Mothering Monday
While taking just one day to honor who and where we come from may be the cultural norm today, it's antithetical to remembering why we're here and where we're going.
Exactly 20 years after my mother opted out of my life, I published a book on trauma’s impact on leadership—and I dedicated it to my grandmother, Ann Shirley Burns, as a way to pay homage to her and the wisdom of innate leadership.
Now that HEAL to LEAD is officially out in the world and no longer mine to hold, I feel ready to uncover the next layer of myself that’s asking to be reincorporated. To set some context, I’m sharing the last paragraph from the book’s Chapter 12: Doing the Work, which was written in my journal during the first week of integration, post-Ayahuasca (indigenous plant medicine) in Peru.
Dear Mom,
I have the utmost compassion for the conditions in your life that have led you to where you now exist. When I was shown writing you a letter in my journey, I questioned why because I’ve tried that before. Now, I understand. Mom, I love you. I don’t know if I’ve ever written those words. I’ll never know how you feel when no one is around, but I hope you feel comfort and peace, knowing that if I could, I would purge your pain for you. My heart is pure, and my love is infinite. And, if part of my lesson in this life is to speak up, hear me when I say how much I love you—for giving me life and for knowing what I needed by walking away.
Love,
Kelly
How Deep is Your Love?
Physical and emotional abuse, rejection, and eventual abandonment by any caregiver require a lifelong commitment to healing. For me, the combination of Buddhist psychology, training in compassion and mindfulness, and shadow work really moved the needle. The practitioners I worked with helped me to understand how I was contributing to my own suffering—and how I could live, lead, and love with compassion for others, regardless of how their own wounding showed up. In 2022, Ayahuasca gave me the gift of clarity and insight, but only after years of trauma integration work.
Recently, I’ve discovered what now needs my attention. It’s the grief of being unable to love with the fullness of an open heart for 40 years. Those of us who had to protect ourselves from feeling continuous pain also closed ourselves off from giving (and receiving) love to our greatest capacity. It was a brilliant design that once worked well until it was the very thing that held me back from living.
I was born with the ability and capacity to love big—I mean universally big!—but I shut off that heart valve to survive. Why?
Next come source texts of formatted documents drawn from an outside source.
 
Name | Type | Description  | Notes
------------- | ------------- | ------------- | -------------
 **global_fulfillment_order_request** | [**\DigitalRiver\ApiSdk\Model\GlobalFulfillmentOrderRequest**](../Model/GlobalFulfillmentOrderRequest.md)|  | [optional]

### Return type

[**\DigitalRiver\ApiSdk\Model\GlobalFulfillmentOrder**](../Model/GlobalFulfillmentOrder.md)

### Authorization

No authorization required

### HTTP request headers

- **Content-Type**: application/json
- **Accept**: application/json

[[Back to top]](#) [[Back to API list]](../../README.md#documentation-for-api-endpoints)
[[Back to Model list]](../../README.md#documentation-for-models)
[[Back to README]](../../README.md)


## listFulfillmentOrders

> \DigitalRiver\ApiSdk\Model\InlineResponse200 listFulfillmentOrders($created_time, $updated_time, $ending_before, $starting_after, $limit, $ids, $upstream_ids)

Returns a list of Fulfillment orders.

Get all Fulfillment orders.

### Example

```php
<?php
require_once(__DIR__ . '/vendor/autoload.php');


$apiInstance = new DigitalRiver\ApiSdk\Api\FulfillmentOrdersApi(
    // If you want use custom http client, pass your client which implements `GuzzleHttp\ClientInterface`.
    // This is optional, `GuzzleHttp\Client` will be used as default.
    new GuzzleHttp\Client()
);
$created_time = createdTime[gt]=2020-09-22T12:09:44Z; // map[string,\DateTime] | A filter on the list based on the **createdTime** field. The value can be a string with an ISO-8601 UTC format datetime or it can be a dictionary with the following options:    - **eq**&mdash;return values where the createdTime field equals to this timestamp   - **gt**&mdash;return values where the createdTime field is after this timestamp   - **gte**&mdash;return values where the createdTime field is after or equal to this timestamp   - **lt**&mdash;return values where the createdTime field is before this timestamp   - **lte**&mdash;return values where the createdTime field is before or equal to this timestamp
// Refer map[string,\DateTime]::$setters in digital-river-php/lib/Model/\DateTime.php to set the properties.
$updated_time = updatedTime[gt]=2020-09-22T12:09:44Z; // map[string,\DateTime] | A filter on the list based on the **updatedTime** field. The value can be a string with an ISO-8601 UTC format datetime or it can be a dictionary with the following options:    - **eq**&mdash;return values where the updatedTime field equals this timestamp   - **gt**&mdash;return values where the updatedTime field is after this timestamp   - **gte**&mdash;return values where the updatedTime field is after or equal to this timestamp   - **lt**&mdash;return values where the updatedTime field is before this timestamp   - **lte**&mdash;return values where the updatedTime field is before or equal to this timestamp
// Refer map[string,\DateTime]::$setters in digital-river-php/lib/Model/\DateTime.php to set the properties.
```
Because when we try to earn love by proving how much we matter, we’ve already set ourselves up to suffer. And it’s taken me four decades to realize and come to terms with all the opportunities I’ve lost in the process.
It wasn’t until curating a life full of conscious, meaningful, and profoundly loving relationships that I could recognize the discomfort in my body as it began adjusting to this different way of being. From my puppy (who was recently diagnosed with epilepsy) to my partner, my best friend, and my chosen family, the love that I feel and am invited to give and receive in so many ways feels like coming home.
Naturally, because it’s new and I’m encountering some grief around stifling my heartsong for so long, it also feels a bit overwhelming. I’m a human with emotions!
Why Are We Here?
Just like honoring the woman and earth that birthed each of us, healing is an ongoing practice. One that requires a lot of rest and intentionality. This remembering of who I am directly correlates to why I’m here. And I wouldn’t be here if my biological mother didn’t carry me in her womb for nine months. And none of us would be here if it weren’t for the generosity of Mother Earth.
We are here to honor, restore, and regenerate the land itself and all of our relationships—with ourselves, each other, and the earth. This is where we are going.
Some of us have arrived explicitly to do this work, and others will take a longer journey, but little by little, we are returning to love. Even though it literally looks like the opposite is happening in the world right now, we have to remember that the media depicts the most wounded parts of our humanity because the shadow gets ratings.
We are drawn to the darkness in others because we’re subconsciously curious about how it compares to our own darkness.
Honoring Maternal Energy
A play on the UK’s Mothering Sunday (instead of Mother’s Day in the US), “Mothering Monday” is a call to remember that honoring maternal energy is how we should begin all of our work week after week.
Isn’t it fitting that I would choose a biological mother who was unable to love me so that I could learn to love the wholeness of myself—and then generate more maternal energy in the world (by which I mean creative, generative, kind, and compassionate)?
Many of us have historically complicated relationships with Mother’s Day—well, mothers, actually. My hope is that by zooming out to explore how you honor your own maternal energy, you’ll connect with a buried part of you that wants to be seen and expressed, too.